Passage to read:
────────────────────────────────────────
And that he did, when on March 9, 1996, Johnson stood on the court at Lehigh University in Bethlehem, Pa. — a neutral site agreed to by the two warring sides — and prepared himself for tip-off.

“It was a packed gym, hundreds of fans from both sides,” Gregory said. “When the game went into overtime, Sydney took over and won it by himself. He wasn’t the kind of guy that you thought would go on a run, but for those minutes on that day, that’s what he did.”

For the first time in Johnson’s career, on that emotional night, Princeton beat their Philadelphia rivals, winning 63-56. The rest, of course, is history: Carril announced his retirement, and the Tigers went to Indianapolis and defeated Jim Harrick and the University of California, Los Angeles, the defending national champions, in the NCAA tournament. A year later, Johnson went off to Europe to pursue a professional basketball career.
────────────────────────────────────────
Tasks:
1 - Can you put the rows, from their first line up to and including the line that contains "#### 4、Buffer of", into a numbered list with the blank lines left out?
2 - What comes next in the passage about Sydney Johnson's basketball career at Princeton? Continue it after its final sentence.
────────────────────────────────────────
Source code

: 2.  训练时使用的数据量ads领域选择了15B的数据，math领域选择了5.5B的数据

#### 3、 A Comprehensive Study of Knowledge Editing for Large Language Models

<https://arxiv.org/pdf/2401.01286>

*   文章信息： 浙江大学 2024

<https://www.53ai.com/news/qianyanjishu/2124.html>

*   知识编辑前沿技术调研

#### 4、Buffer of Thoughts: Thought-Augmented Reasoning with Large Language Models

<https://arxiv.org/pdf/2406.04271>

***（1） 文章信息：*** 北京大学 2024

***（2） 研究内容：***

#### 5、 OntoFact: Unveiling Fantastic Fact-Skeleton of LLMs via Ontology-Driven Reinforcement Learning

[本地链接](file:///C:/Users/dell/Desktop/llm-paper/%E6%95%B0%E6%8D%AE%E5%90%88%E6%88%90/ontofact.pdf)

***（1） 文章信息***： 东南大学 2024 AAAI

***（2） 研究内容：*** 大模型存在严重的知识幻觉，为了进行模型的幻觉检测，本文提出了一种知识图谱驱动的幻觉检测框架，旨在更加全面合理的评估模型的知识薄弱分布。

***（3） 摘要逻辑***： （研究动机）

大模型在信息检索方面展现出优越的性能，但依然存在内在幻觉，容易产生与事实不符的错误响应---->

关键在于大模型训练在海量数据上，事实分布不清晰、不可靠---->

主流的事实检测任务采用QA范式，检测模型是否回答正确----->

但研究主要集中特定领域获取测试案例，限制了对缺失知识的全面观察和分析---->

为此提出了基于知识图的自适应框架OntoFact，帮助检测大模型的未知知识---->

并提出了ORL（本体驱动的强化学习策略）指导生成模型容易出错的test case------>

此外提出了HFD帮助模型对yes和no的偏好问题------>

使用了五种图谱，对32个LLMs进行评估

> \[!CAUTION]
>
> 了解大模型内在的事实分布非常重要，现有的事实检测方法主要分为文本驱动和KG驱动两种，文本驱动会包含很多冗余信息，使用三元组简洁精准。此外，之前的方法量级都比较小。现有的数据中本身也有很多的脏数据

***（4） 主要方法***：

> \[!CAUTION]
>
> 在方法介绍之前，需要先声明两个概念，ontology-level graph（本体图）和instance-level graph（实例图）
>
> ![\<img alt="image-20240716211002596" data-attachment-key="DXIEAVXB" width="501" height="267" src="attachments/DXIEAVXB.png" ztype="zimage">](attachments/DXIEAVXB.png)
────────────────────────────────────────
Task-by-task answers:
1 -
1. Source code
2. : 2.  训练时使用的数据量ads领域选择了15B的数据，math领域选择了5.5B的数据
3. #### 3、 A Comprehensive Study of Knowledge Editing for Large Language Models
4. <https://arxiv.org/pdf/2401.01286>
5. *   文章信息： 浙江大学 2024
6. <https://www.53ai.com/news/qianyanjishu/2124.html>
7. *   知识编辑前沿技术调研
8. #### 4、Buffer of Thoughts: Thought-Augmented Reasoning with Large Language Models

2 -
Now, 14 years after he hoisted the team on his shoulders and led the Tigers to victory, Johnson is back to take another shot. As the coach of the preseason favorite to win the Ivy League, Johnson’s meat-and-potatoes attitude has hardly left him.

“That practice or that game that is going on at that point is the most important thing that’s going on for me,” Johnson said. “I’ve found that when you don’t have that singular focus is when you start to make mistakes.”

As Johnson walked out from under the basket and toward the center of the court, ready to start practice on that wet November afternoon and take another step toward March, he playfully blocked a final warm-up shot and called the session to order. It was time to work.